◆ Work order: Skip any pictures. Repeat the data exactly, from its first line through the line that holds "thumb cmc: (1642, 1062)", both included.

◆ Records for the exercise:
-- Opening Marker --

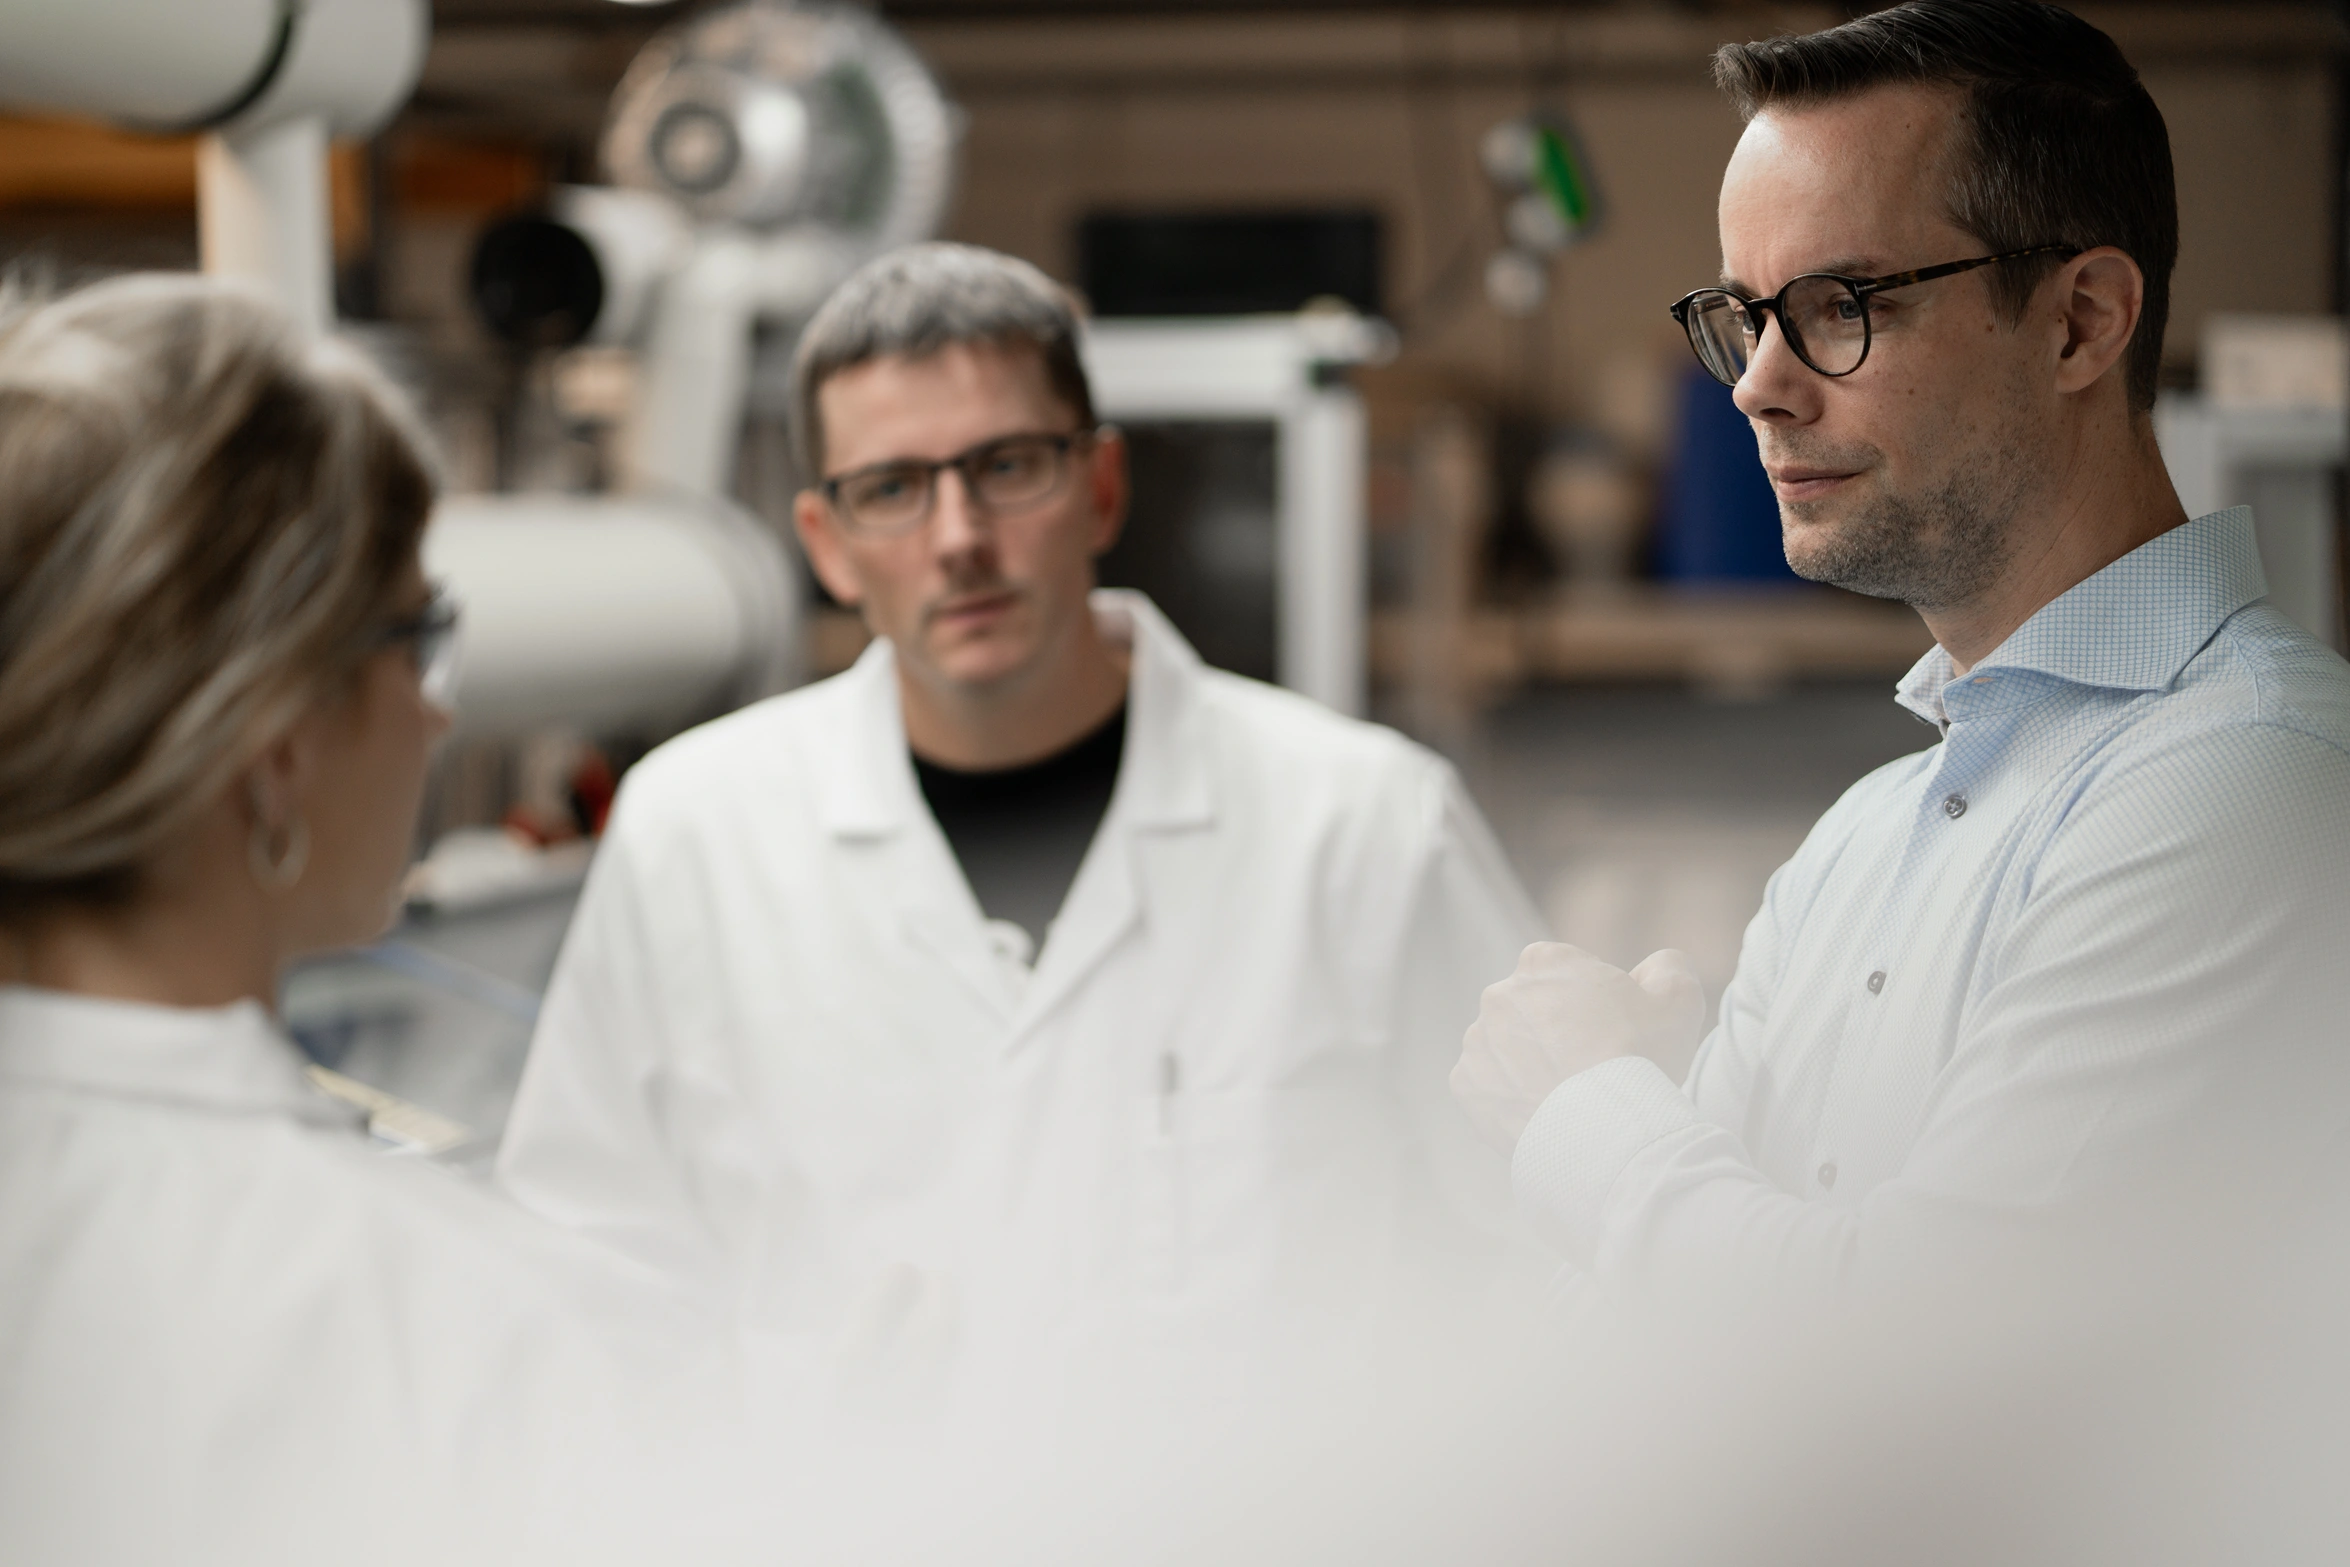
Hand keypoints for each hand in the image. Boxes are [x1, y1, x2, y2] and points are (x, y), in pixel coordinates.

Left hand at [1450, 943, 1705, 1154]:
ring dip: (1530, 1064)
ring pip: (1508, 1049)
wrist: (1603, 1133)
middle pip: (1533, 1010)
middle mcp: (1500, 994)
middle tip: (1592, 1069)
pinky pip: (1488, 1087)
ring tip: (1570, 1097)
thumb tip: (1656, 966)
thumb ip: (1667, 968)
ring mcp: (1478, 1040)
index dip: (1594, 1003)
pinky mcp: (1465, 1084)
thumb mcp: (1678, 999)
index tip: (1613, 1033)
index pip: (1567, 974)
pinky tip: (1544, 1114)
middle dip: (1556, 1032)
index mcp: (1545, 961)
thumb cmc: (1642, 1062)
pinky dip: (1511, 1098)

-- Closing Marker --

◆ Task response:
Hand keypoints for each hand in the image. Boxes are [x1, y1, x2, y2] and points are (x, y), in pixel coordinates.

Left hand at [1450, 943, 1705, 1154]:
ring dip: (1530, 1064)
ring pip: (1508, 1049)
wrist: (1603, 1133)
middle pip: (1533, 1010)
middle mcp: (1500, 994)
middle tip: (1592, 1069)
pinky pip: (1488, 1087)
ring tip: (1570, 1097)
thumb tip: (1656, 966)
thumb ip: (1667, 968)
ring mcp: (1478, 1040)
index dip: (1594, 1003)
pinky mcp: (1465, 1084)
thumb mcp: (1678, 999)
index tip: (1613, 1033)
index pip: (1567, 974)
pinky tip: (1544, 1114)
middle dip: (1556, 1032)
index mcp: (1545, 961)
thumb cmc: (1642, 1062)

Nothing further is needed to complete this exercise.